Представителей этих направлений условно можно объединить в одно течение контр-Просвещения. Понятно, что с формальной стороны представители этого течения пытаются свернуть проект Просвещения. Но как это не удивительно, существование этого идейного течения, крепко связанного как с традиционными, так и новыми религиями, естественно для цивилизации модерна, которая и является порождением Просвещения.

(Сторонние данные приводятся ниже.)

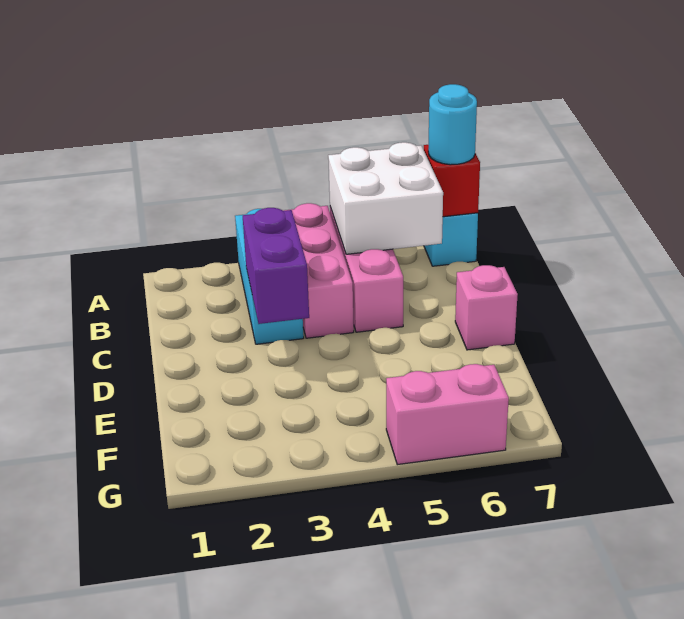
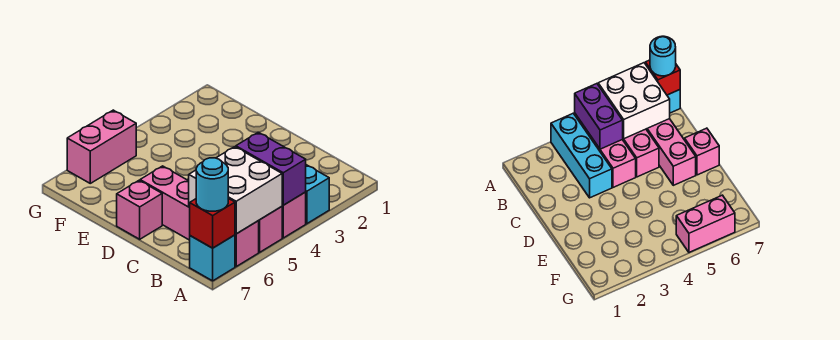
none -> pink 1x4 brick [140,166,259,266]
purple 1x2 brick [243,208,309,324] -> purple 1x2 brick moved to [236,132,306,205]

Да, модерн имеет темную сторону. Это отмечают представители школы И. Риттера (1904–1974) и его последователей – О. Маркварда (1928–2015) и Г. Люббе (1926 г. р.). Еще в 1950-е годы Риттер акцентирует свое внимание на «раздвоении» как наиболее важной характеристике цивилизации модерна. При анализе «раздвоения» выявляется, что оно «имеет множество аспектов, однако они сходятся в том, что во всех случаях речь идет о специфическом разрыве между историческим “происхождением” (Herkunft) общества модерна и его настоящим и будущим (Zukunft)». В цивилизации, где важнейшим принципом существования является рациональное устройство благополучия человека и соблюдение его прав и свобод, общественные отношения ориентируются на всеобщность этого принципа и его технологичность, а не на историю происхождения человека.

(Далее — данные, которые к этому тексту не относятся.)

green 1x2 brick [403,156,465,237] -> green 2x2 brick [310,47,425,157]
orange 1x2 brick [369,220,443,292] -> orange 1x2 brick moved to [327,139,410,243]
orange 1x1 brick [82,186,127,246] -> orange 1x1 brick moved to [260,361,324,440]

Но именно эта всеобщность отрывает нас от уникального, разрушая идентичность. Для модерного человека не имеет значение его происхождение, важно только то, что он субъект права вне зависимости от его личной истории. Для человека, приехавшего из одного города в другой, важно, что тут он найдет тот же комфорт, что и в родном городе. Это мы сейчас знаем как глобализацию. Но ее оборотная сторона – не всесмешение, а потеря уникальности отдельными культурами. Рационализация, унификация, стандартизация и удобства, которые они несут, приводят к утрате интереса к истории происхождения. Гаджетом может пользоваться любой человек, совершенно не зная, как он сделан и кто его сделал.

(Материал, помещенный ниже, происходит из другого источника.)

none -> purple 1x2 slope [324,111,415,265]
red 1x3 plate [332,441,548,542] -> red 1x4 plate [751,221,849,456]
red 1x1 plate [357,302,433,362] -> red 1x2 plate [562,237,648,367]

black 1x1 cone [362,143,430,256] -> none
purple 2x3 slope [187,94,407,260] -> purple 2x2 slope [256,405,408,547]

Эта убивающая разнообразие техника получила свое отрицательную оценку в России со стороны, как Л.Н. Толстого, так и К.Н. Леонтьева, и архиеп. Никанора (Бровковича).

Но рационализация общественных отношений и окружающего мира несет устранение и иррационального из мира. Мир, еще с эпохи раннего модерна, препарируется для восприятия так, чтобы его можно было познать рационально, чтобы сделать его подручным человеку. Отсюда борьба классической науки с иррациональным, символом которого стала религия. Этот процесс устранения иррационального из общественной жизни мы знаем как секуляризацию. Традиционные религии отвечают на секуляризацию критикой. Как и мыслители консервативного направления.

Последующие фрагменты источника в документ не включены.